Present all of the lines below as a Markdown table with the columns "No." and "Line", numbering each row. Omit the blank lines and the pictures.

━━━ DATA TO EXAMINE

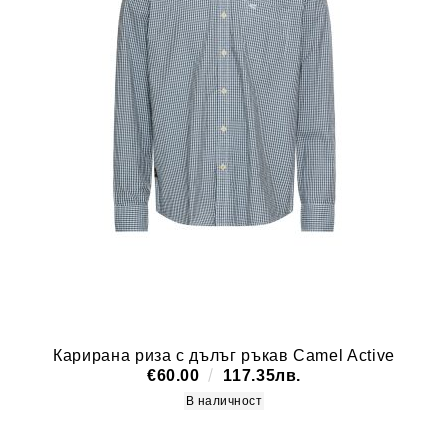
Карирана риза с дълъг ръкав Camel Active
€60.00
117.35лв.
В наличност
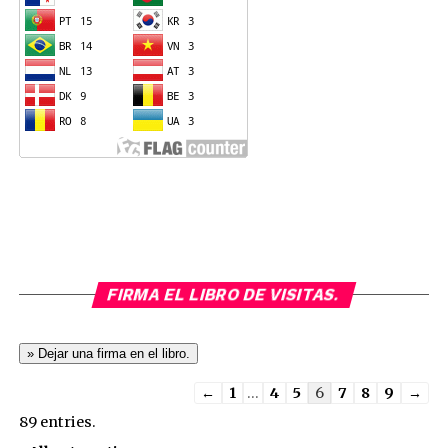
FIRMA EL LIBRO DE VISITAS.
Guestbook
←
1
...
4
5
6
7
8
9
→
list
89 entries.
navigation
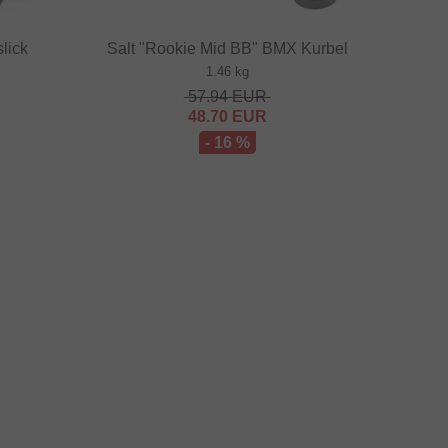
slick
Salt "Rookie Mid BB" BMX Kurbel
1.46 kg
57.94
EUR
48.70
EUR
- 16 %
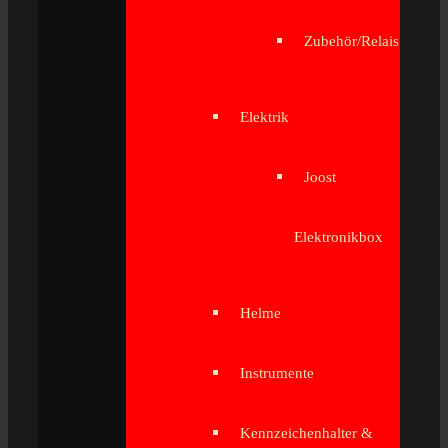
Zubehör/Relais
Elektrik
Joost
Elektronikbox
Helme
Instrumente
Kennzeichenhalter &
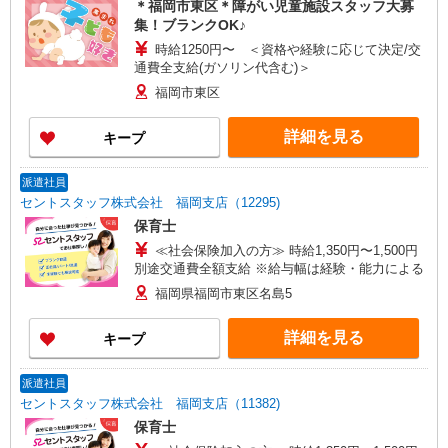
＊福岡市東区＊障がい児童施設スタッフ大募
集！ブランクOK♪
時給1250円〜 ＜資格や経験に応じて決定/交
通費全支給(ガソリン代含む)＞
福岡市東区
詳細を見る
キープ
派遣社員
セントスタッフ株式会社 福岡支店（12295)
保育士
≪社会保険加入の方≫ 時給1,350円〜1,500円
別途交通費全額支給 ※給与幅は経験・能力による
福岡県福岡市東区名島5
詳細を見る
キープ
派遣社員
セントスタッフ株式会社 福岡支店（11382)
保育士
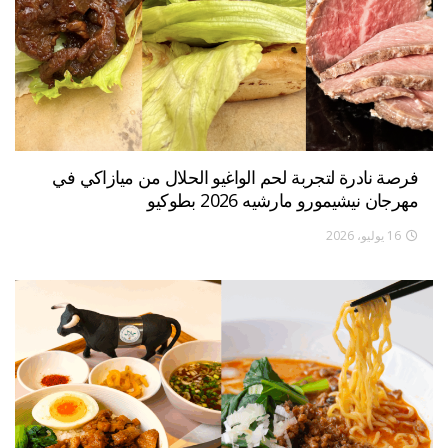
فرصة نادرة لتجربة لحم الواغيو الحلال من ميازاكي في
مهرجان نيشيمورو مارشيه 2026 بطوكيو
16 يوليو، 2026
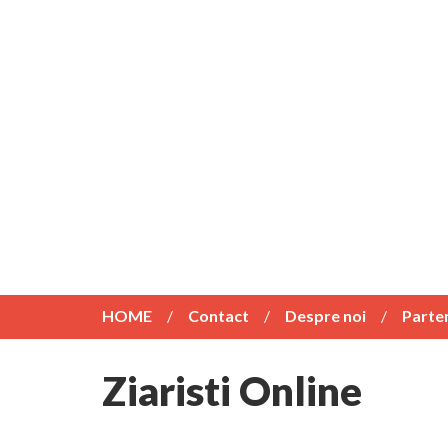
HOME
Contact
Despre noi
Parte
Ziaristi Online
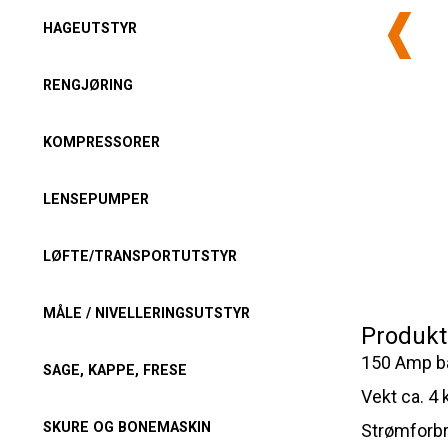
HAGEUTSTYR
RENGJØRING
KOMPRESSORER
LENSEPUMPER
LØFTE/TRANSPORTUTSTYR
MÅLE / NIVELLERINGSUTSTYR
Produkt
150 Amp bæ
SAGE, KAPPE, FRESE
Vekt ca. 4 
SKURE OG BONEMASKIN
Strømforb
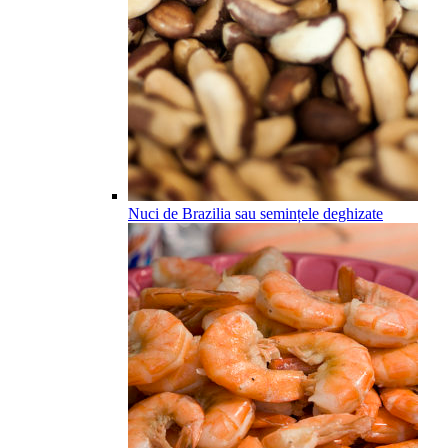
Nuci de Brazilia sau semințele deghizate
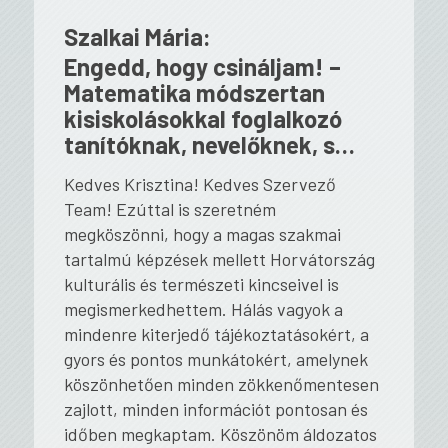
Szalkai Mária:
Engedd, hogy csináljam! –
Matematika módszertan
kisiskolásokkal foglalkozó
tanítóknak, nevelőknek, s…
Kedves Krisztina! Kedves Szervező
Team! Ezúttal is szeretném
megköszönni, hogy a magas szakmai
tartalmú képzések mellett Horvátország
kulturális és természeti kincseivel is
megismerkedhettem. Hálás vagyok a
mindenre kiterjedő tájékoztatásokért, a
gyors és pontos munkátokért, amelynek
köszönhetően minden zökkenőmentesen
zajlott, minden információt pontosan és
időben megkaptam. Köszönöm áldozatos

━━━━━━

# SOLUTION TO THE EXERCISE
| No. | Line |
|---|---|
| 1 | Карирана риза с дълъг ръкав Camel Active |
| 2 | €60.00 |
| 3 | 117.35лв. |
| 4 | В наличност |
| 5 | FIRMA EL LIBRO DE VISITAS. |
| 6 | Guestbook |
| 7 | ← |
| 8 | 1 |
| 9 | ... |
| 10 | 4 |
| 11 | 5 |
| 12 | 6 |
| 13 | 7 |
| 14 | 8 |
| 15 | 9 |
| 16 | → |
| 17 | list |
| 18 | 89 entries. |
| 19 | navigation |
| 20 | slick |
| 21 | Salt "Rookie Mid BB" BMX Kurbel |
| 22 | 1.46 kg |
| 23 | 57.94 |
| 24 | EUR |
| 25 | 48.70 |
| 26 | EUR |
| 27 | - 16 % |
| 28 | Zubehör/Relais |
| 29 | Elektrik |
| 30 | Joost |
| 31 | Elektronikbox |
| 32 | Helme |
| 33 | Instrumente |
| 34 | Kennzeichenhalter & |
| 35 | ＊福岡市東区＊障がい児童施設スタッフ大募 |
| 36 | 集！ブランクOK♪ |
| 37 | 時給1250円〜 ＜資格や経験に応じて決定/交 |
| 38 | 通費全支給(ガソリン代含む)＞ |
| 39 | 福岡市東区 |
| 40 | 詳細を見る |
| 41 | キープ |
| 42 | 派遣社員 |
| 43 | セントスタッフ株式会社 福岡支店（12295) |
| 44 | 保育士 |
| 45 | ≪社会保険加入の方≫ 時給1,350円〜1,500円 |
| 46 | 別途交通費全額支給 ※給与幅は経験・能力による |
| 47 | 福岡県福岡市東区名島5 |
| 48 | 詳細を見る |
| 49 | キープ |
| 50 | 派遣社員 |
| 51 | セントスタッフ株式会社 福岡支店（11382) |
| 52 | 保育士 |
| 53 | فرصة نادرة لتجربة لحم الواغيو الحلال من ميازاكي في |
| 54 | مهرجان نيشيمورو مارشيه 2026 بطوكيو |
| 55 | 16 يوليو، 2026 |
| 56 | HOME |
| 57 | Contact |
| 58 | Despre noi |
| 59 | Parte |
| 60 | Ziaristi Online |
| 61 | HAGEUTSTYR |
| 62 | RENGJØRING |
| 63 | KOMPRESSORER |
| 64 | LENSEPUMPER |
| 65 | LØFTE/TRANSPORTUTSTYR |
| 66 | MÅLE / NIVELLERINGSUTSTYR |
| 67 | Produkt |
| 68 | 150 Amp bæ |
| 69 | SAGE, KAPPE, FRESE |
| 70 | Vekt ca. 4  |
| 71 | SKURE OG BONEMASKIN |
| 72 | Strømforb |
| 73 | Nuci de Brazilia sau semințele deghizate |
| 74 | Szalkai Mária: |
| 75 | Engedd, hogy csináljam! – |
| 76 | Matematika módszertan |
| 77 | kisiskolásokkal foglalkozó |
| 78 | tanítóknak, nevelőknek, s… |
| 79 | Kedves Krisztina! Kedves Szervező |
| 80 | Team! Ezúttal is szeretném |
| 81 | megköszönni, hogy a magas szakmai |
| 82 | tartalmú képzések mellett Horvátország |
| 83 | kulturális és természeti kincseivel is |
| 84 | megismerkedhettem. Hálás vagyok a |
| 85 | mindenre kiterjedő tájékoztatásokért, a |
| 86 | gyors és pontos munkátokért, amelynek |
| 87 | köszönhetően minden zökkenőmentesen |
| 88 | zajlott, minden információt pontosan és |
| 89 | időben megkaptam. Köszönöm áldozatos |